Musings of the Chronologically Challenged™ Fourth Generation
Sunday, December 29, 2002
IN-BOX -- Ayden, NC
Received this today from my oldest buddy - i.e. Korean War era!! We grew up together in that same little North Carolina town I speak of occasionally and were blessed with many of the same memories. It seems a fitting end of the year piece to blog and reflect upon. He's a "keeper" too, BTW. He's been keeping me in stitches most of my life. Happy New Year, Dear Ol Greg!
Some things you keep. Like good teeth. Warm coats. Bald husbands. They're good for you, reliable and practical and so sublime that to throw them away would make the garbage man a thief. So you hang on, because something old is sometimes better than something new, and what you know is often better than a stranger. These are my thoughts, they make me sound old, old and tame, and dull at a time when everybody else is risky and racy and flashing all that's new and improved in their lives. New careers, new thighs, new lips, new cars. The world is dizzy with trade-ins. I could keep track, but I don't think I want to. I grew up in the fifties with practical parents -- a mother, God bless her, who washed aluminum foil after she cooked in it, then reused it -- and still does. A father who was happier getting old shoes fixed than buying new ones. They weren't poor, my parents, they were just satisfied. Their marriage was good, their dreams focused.

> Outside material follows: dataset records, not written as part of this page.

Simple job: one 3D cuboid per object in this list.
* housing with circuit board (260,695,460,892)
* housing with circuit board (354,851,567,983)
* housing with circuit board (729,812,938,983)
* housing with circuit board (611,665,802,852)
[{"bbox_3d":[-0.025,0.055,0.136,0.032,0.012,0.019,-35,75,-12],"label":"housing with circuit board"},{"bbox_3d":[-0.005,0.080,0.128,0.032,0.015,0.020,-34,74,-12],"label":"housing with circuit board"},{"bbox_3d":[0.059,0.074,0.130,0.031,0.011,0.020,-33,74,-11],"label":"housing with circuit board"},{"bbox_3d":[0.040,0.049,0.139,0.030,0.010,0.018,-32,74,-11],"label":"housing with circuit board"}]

Their best friends lived barely a wave away. I can see them now, Dad in trousers and tee shirt and Mom in a house dress, lawn mower in his hand, dishtowel in hers. It was a time for fixing things -- a curtain rod, the kitchen radio, screen door, the oven door, the hem in a dress. Things you keep. It was a way of life, and sometimes it made me crazy. All that re-fixing, reheating, renewing, I wanted just once to be wasteful. Waste meant affluence. Throwing things away meant there'd always be more.

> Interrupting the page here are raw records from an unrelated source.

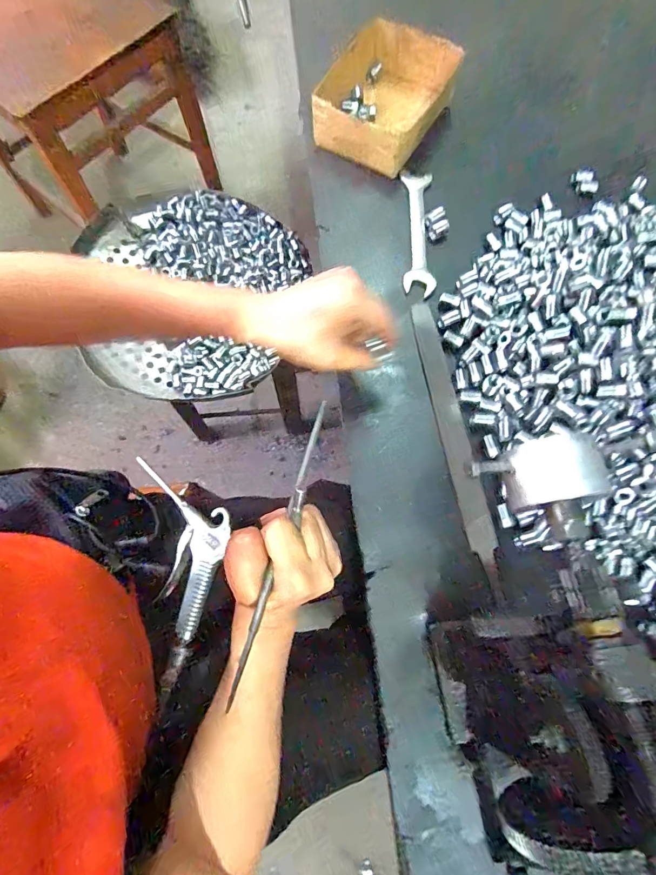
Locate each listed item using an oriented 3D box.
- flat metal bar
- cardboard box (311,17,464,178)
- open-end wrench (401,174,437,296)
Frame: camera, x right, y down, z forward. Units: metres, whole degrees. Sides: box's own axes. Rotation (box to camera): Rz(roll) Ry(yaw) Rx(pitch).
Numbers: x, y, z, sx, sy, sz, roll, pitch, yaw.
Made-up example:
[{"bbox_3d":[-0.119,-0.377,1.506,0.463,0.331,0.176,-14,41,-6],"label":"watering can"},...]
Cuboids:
[{"bbox_3d":[0.117,0.001,0.378,0.022,0.012,0.288,-8,72,-5],"label":"flat metal bar"},{"bbox_3d":[0.066,-0.385,0.475,0.119,0.055,0.154,29,73,7],"label":"cardboard box"},{"bbox_3d":[0.100,-0.228,0.451,0.034,0.006,0.164,3,72,-1],"label":"open-end wrench"}]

But then my father died, and on that clear autumn night, in the chill of the hospital room, I was struck with the pain of learning that sometimes there isn't any 'more.' Sometimes what you care about most gets all used up and goes away, never to return. So, while you have it, it's best to love it and care for it and fix it when it's broken and heal it when it's sick.
That's true for marriage and old cars and children with bad report cards and dogs with bad hips and aging parents. You keep them because they're worth it, because you're worth it. Some things you keep. Like a best friend that moved away or a classmate you grew up with, there's just some things that make life important...people you know are special...and you KEEP them close!